El caso es que la prioridad inmediata será garantizar que la carga recae en los capaces de soportar el coste de la reconstrucción, especialmente ahora que los menos acomodados han sido más afectados y constituyen gran proporción de trabajadores clave en primera línea de batalla. Se presionará a los gobiernos para que mejoren derechos, aumentando salarios mínimos y ampliando protección del empleo, tal vez tan lejos como para introducir medidas radicales como la renta básica universal. Será difícil resistirse a demandas de mejor atención médica y social pública, sobre todo en EEUU, donde puede influir en las elecciones presidenciales. Los líderes populistas han sido criticados por lo que se ha percibido mala gestión de la pandemia y los expertos han sido venerados. Esto sugiere que la política podría estar a punto de entrar en una era en que se confía a tecnócratas.

Pero la influencia del Estado en asuntos económicos, que había aumentado tras la crisis crediticia, está destinada a expandirse. Para reparar y proteger industrias estratégicas devastadas, podría terminar con grandes participaciones en aerolíneas, fabricantes de automóviles, fabricantes de acero, empresas de semiconductores, productores de alimentos y empresas de equipos médicos. Si los gobiernos terminan siendo accionistas a largo plazo, la innovación corre el riesgo de ser sofocada y el capital mal asignado.

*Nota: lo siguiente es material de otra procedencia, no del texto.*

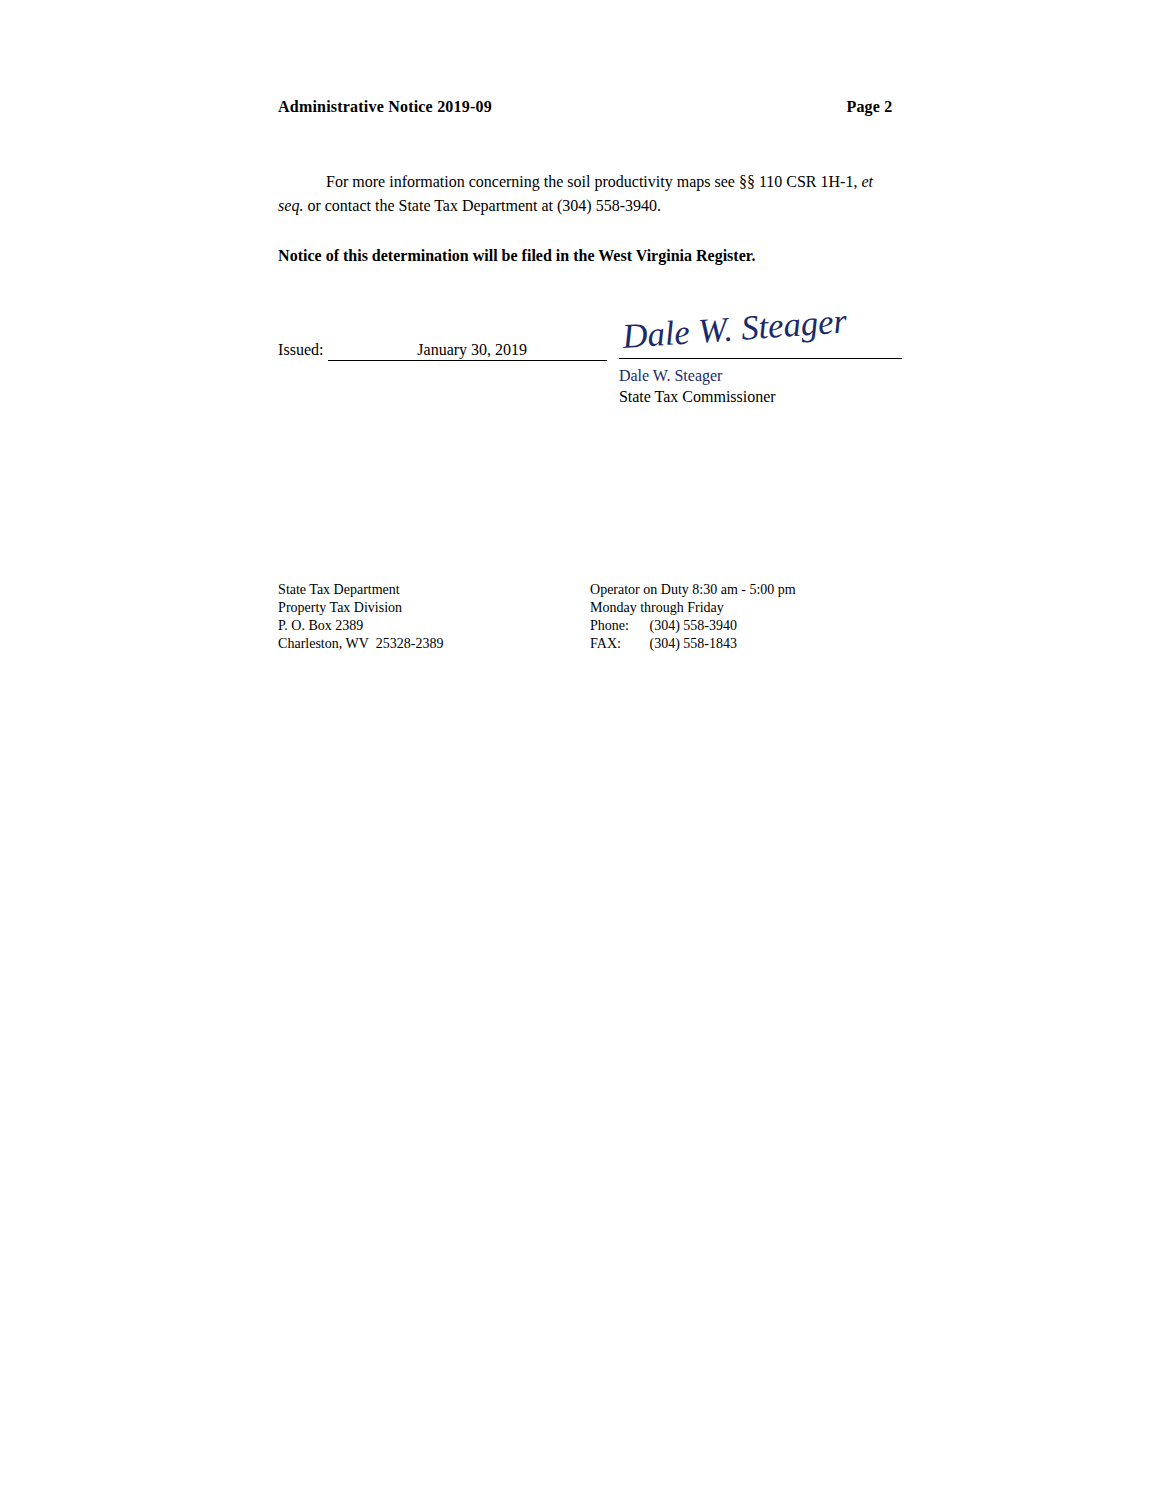Administrative Notice 2019-09
Page 2
For more information concerning the soil productivity maps see §§ 110 CSR 1H-1, et seq. or contact the State Tax Department at (304) 558-3940.
Notice of this determination will be filed in the West Virginia Register.
Issued: January 30, 2019
Dale W. Steager
Dale W. Steager
State Tax Commissioner
State Tax Department
Property Tax Division
P. O. Box 2389
Charleston, WV 25328-2389
Operator on Duty 8:30 am - 5:00 pm
Monday through Friday
Phone:(304) 558-3940
FAX:(304) 558-1843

Además, la reinvención del Estado de bienestar no será barata. El endeudamiento público pagará una parte, pero los beneficios empresariales son objetivo fácil. En todo caso una economía más inclusiva requerirá incentivos para que las empresas se deshagan de prácticas y negocios insostenibles.

En este entorno las empresas deberán ser más sensibles a los requisitos de sus empleados, sociedad y entorno físico, sobre todo porque las empresas que se comportan de manera responsable disfrutan de menor coste de capital y los flujos de inversión hacia fondos que priorizan altos estándares ambientales, sociales y de gobernanza han aumentado durante la pandemia. También es probable que hogares, empresas y gobiernos prioricen su resiliencia, lo que se puede traducir en mayor ahorro y reducción de gasto discrecional, reparación de balances y reducción de procesos de fabricación justo a tiempo y complejas cadenas de suministro globales. Los gobiernos han podido comprobar que una ventaja comparativa tiene sentido en condiciones normales, pero poco valor cuando los ciudadanos no pueden obtener suministros médicos o alimentos si se cierran fronteras.

La productividad y comercio mundial seguramente se vean afectados. En EEUU, incluso si Trump pierde las elecciones, la reubicación y protección de industrias y empleos nacionales seguirá siendo prioritario o y con el tiempo marcar el comienzo de un mundo de influencia financiera, tecnológica y geopolítica distribuyéndose entre EEUU, China y posiblemente Europa. La creciente competencia entre EEUU y China puede acelerar el desarrollo y difusión tecnológicos, necesario para la productividad global, donde es probable que Asia sea la ganadora a largo plazo.

Con todo esto el PIB en el mundo desarrollado se puede expandir anualmente al 3% los próximos cinco años, 0,5% menos que en años posteriores a una recesión. EEUU y la eurozona pueden experimentar recuperaciones inferiores, 2,2% y 1,3%, con el bloque de la moneda única ganando terreno por reformas de oferta y mayor integración fiscal. Sin embargo las economías emergentes pueden crecer 4,6% anualizado, con China por debajo del 5% por la del comercio mundial y reorientación hacia el consumo doméstico.

De manera que los próximos cinco años esperamos rentabilidades muy por debajo del promedio anterior, con algunas oportunidades particularmente atractivas, especialmente en mercados emergentes y activos alternativos. La renta variable mundial puede generar anualmente 7,5% en dólares y la de emergentes 12%, con Asia particularmente fuerte, pero la de EEUU menos de 6 %, siendo el mejor momento para diversificar, pues las rentabilidades pueden ser 9,5% en Reino Unido y Suiza y 8,5% Japón, con la eurozona en medio, teniendo en cuenta que el dólar se depreciará. La deuda de mercados emergentes también deber comportarse mejor que la mayoría de activos de renta fija. Adicionalmente esperamos del capital privado alrededor de 10,3 % anual en dólares y que el oro proporcione protección frente a una mayor turbulencia en activos tradicionales.